Entries shown Start Marker
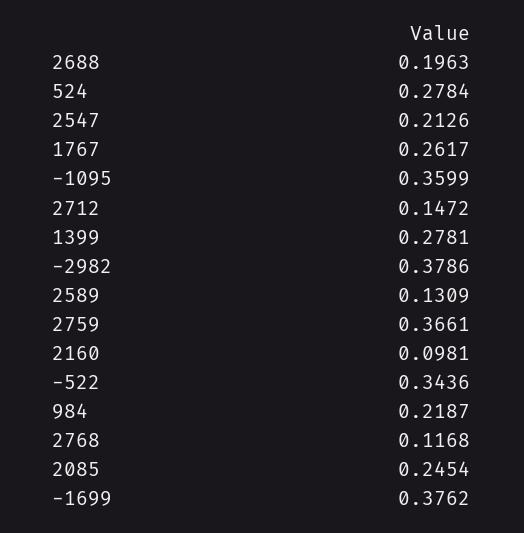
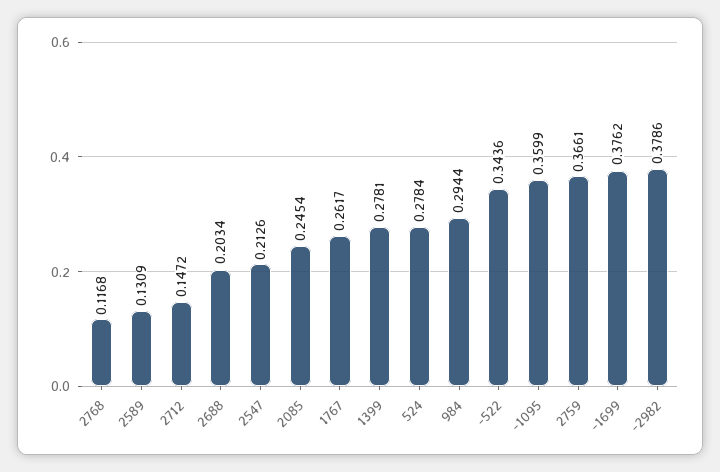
2688: 0.1963 -> 0.2034
2160: 0.0981 -> none
984: 0.2187 -> 0.2944

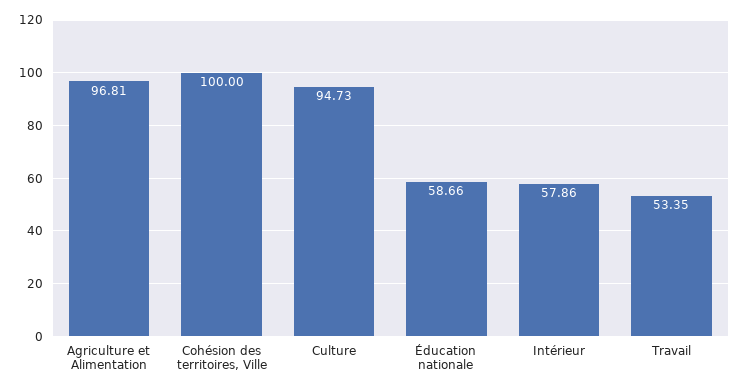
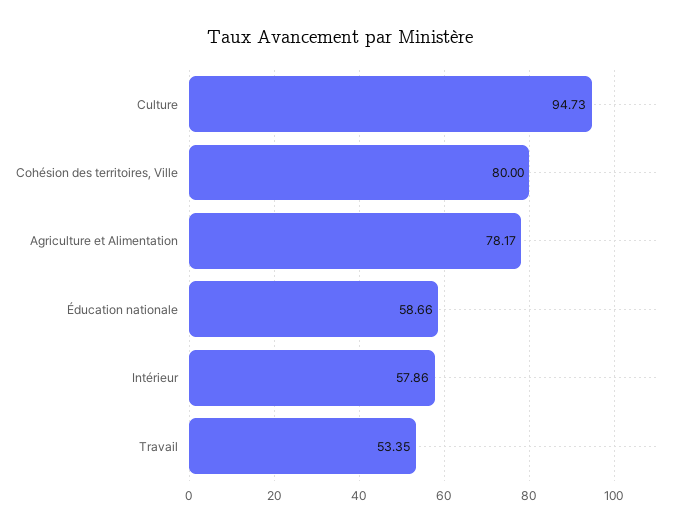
Agriculture et Alimentation: 96.81 -> 78.17
Cohésion des territoires, Ville: 100 -> 80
Entries shown End Marker
Reproduce all of the data exactly; the pictures do not belong in the copy.

2688: 0.1963 -> 0.2034
2160: 0.0981 -> none
984: 0.2187 -> 0.2944

Agriculture et Alimentation: 96.81 -> 78.17
Cohésion des territoires, Ville: 100 -> 80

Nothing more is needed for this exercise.